What the task asks: Please report how many lines in the data underneath hold the word "couldn", with no other text.
···
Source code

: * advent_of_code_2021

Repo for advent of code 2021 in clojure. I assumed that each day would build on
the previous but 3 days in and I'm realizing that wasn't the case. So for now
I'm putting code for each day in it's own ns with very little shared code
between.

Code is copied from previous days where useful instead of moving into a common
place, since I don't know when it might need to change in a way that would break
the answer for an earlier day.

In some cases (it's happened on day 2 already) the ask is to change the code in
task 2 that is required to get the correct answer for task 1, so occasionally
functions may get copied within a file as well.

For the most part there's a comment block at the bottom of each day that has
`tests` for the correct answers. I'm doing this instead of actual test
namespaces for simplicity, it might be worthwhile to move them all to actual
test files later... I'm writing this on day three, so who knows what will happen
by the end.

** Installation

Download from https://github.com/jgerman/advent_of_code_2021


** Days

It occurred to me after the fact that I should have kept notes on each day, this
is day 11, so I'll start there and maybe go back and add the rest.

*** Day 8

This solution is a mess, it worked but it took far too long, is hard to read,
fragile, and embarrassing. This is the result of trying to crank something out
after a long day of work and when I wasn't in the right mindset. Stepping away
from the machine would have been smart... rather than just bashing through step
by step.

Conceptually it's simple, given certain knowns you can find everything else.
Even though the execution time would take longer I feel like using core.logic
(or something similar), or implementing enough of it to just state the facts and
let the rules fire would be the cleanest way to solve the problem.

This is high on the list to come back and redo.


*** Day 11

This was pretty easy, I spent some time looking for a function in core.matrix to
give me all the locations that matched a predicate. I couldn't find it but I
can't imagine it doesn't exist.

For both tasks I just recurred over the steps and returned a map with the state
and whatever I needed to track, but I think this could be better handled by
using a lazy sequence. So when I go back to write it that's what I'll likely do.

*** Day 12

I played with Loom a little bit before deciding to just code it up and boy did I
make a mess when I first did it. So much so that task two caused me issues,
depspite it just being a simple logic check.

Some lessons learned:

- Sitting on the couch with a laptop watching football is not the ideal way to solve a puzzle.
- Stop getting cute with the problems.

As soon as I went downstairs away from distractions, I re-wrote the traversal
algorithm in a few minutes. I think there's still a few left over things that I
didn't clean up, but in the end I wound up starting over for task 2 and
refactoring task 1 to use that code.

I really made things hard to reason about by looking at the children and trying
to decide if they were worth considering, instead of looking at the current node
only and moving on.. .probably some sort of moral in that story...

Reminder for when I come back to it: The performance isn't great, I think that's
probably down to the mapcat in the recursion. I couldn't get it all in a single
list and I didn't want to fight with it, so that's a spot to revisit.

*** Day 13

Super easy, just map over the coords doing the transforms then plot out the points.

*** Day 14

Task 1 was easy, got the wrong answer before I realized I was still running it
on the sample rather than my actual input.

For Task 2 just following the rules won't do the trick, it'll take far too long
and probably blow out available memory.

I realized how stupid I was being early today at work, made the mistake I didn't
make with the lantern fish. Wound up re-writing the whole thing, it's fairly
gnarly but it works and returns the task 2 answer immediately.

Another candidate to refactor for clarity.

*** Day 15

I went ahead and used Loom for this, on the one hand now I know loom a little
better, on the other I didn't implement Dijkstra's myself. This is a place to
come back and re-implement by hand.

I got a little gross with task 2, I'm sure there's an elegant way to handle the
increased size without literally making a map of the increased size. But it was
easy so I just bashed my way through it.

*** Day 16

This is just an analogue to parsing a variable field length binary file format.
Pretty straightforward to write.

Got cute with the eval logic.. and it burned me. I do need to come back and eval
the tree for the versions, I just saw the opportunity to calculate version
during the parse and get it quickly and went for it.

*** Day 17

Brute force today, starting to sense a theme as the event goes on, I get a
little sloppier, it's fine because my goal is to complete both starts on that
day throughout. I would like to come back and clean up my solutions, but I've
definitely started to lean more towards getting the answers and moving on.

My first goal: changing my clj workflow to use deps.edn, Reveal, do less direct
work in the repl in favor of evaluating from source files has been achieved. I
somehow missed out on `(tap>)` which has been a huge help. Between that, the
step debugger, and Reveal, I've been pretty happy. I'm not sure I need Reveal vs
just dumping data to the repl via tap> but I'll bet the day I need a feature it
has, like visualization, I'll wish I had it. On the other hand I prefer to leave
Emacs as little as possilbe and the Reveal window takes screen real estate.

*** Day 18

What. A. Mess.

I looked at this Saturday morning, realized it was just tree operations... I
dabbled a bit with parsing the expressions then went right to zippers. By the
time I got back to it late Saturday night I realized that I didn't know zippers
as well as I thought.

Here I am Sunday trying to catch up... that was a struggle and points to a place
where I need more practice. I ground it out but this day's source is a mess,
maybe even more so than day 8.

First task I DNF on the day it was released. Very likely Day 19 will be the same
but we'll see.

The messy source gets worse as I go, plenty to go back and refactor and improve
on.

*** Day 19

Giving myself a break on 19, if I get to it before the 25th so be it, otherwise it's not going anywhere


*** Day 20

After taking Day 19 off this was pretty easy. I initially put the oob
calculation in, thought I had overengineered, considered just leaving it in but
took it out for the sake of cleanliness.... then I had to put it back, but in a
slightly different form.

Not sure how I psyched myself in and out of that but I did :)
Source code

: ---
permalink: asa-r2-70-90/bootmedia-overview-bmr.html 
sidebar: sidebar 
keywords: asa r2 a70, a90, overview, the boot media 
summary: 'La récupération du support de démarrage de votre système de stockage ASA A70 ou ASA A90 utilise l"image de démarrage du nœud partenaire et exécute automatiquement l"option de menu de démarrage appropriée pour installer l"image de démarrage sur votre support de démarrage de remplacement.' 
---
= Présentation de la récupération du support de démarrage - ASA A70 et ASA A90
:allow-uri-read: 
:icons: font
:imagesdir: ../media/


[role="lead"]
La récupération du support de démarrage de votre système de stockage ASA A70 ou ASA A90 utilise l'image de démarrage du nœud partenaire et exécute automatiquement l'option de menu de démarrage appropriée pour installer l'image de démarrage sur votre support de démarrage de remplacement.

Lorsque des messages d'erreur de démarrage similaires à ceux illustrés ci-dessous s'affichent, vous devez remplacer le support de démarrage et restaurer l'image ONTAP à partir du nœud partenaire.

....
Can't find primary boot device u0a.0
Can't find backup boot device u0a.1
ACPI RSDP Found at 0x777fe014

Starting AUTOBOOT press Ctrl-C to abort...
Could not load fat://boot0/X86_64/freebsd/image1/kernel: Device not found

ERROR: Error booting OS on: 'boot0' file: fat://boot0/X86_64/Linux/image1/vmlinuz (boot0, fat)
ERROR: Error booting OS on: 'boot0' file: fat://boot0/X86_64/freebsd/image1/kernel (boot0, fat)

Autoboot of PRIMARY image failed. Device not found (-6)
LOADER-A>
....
···
Response below: 2